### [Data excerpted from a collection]
-- Opening Marker --

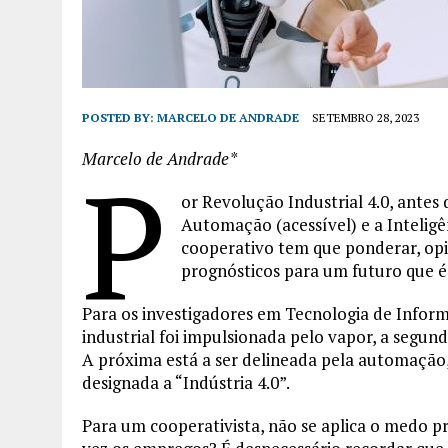
POSTED BY:
MARCELO DE ANDRADE
SETEMBRO 28, 2023
Marcelo de Andrade*
P
or Revolução Industrial 4.0, antes
Automação (acessível) e a Inteligên
cooperativo tem que ponderar, opi
prognósticos para um futuro que é 
Para os investigadores em Tecnologia de Infor
industrial foi impulsionada pelo vapor, a segund
A próxima está a ser delineada pela automação, r
designada a “Indústria 4.0”.
Para um cooperativista, não se aplica o medo p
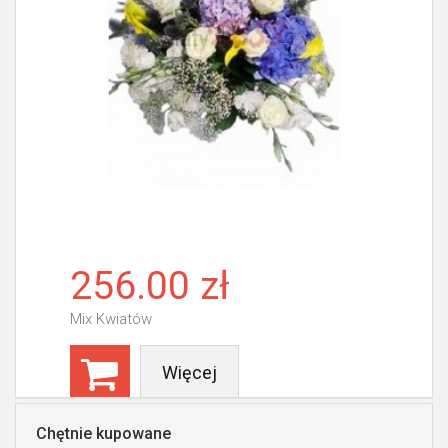
256.00 zł
Mix Kwiatów
Więcej
Chętnie kupowane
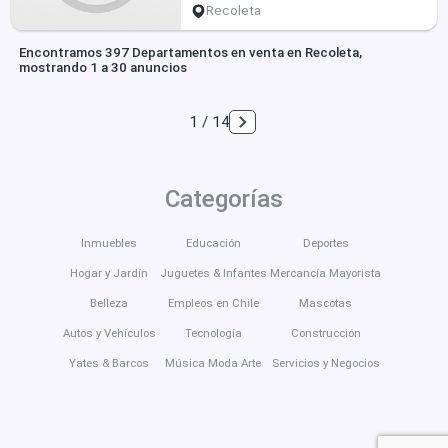
Recoleta
Encontramos 397 Departamentos en venta en Recoleta,
mostrando 1 a 30 anuncios
1 / 14
Categorías
Inmuebles
Educación
Deportes
Hogar y Jardín
Juguetes & Infantes
Mercancía Mayorista
Belleza
Empleos en Chile
Mascotas
Autos y Vehículos
Tecnología
Construcción
Yates & Barcos
Música Moda Arte
Servicios y Negocios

-- Closing Marker --

Return every line of text in the data above exactly as it appears, leaving out the pictures.

POSTED BY:
MARCELO DE ANDRADE
SETEMBRO 28, 2023
Marcelo de Andrade*
P
or Revolução Industrial 4.0, antes
Automação (acessível) e a Inteligên
cooperativo tem que ponderar, opi
prognósticos para um futuro que é 
Para os investigadores em Tecnologia de Infor
industrial foi impulsionada pelo vapor, a segund
A próxima está a ser delineada pela automação, r
designada a “Indústria 4.0”.
Para um cooperativista, não se aplica o medo p
256.00 zł
Mix Kwiatów
Więcej
Chętnie kupowane
Recoleta
Encontramos 397 Departamentos en venta en Recoleta,
mostrando 1 a 30 anuncios
1 / 14
Categorías
Inmuebles
Educación
Deportes
Hogar y Jardín
Juguetes & Infantes
Mercancía Mayorista
Belleza
Empleos en Chile
Mascotas
Autos y Vehículos
Tecnología
Construcción
Yates & Barcos
Música Moda Arte
Servicios y Negocios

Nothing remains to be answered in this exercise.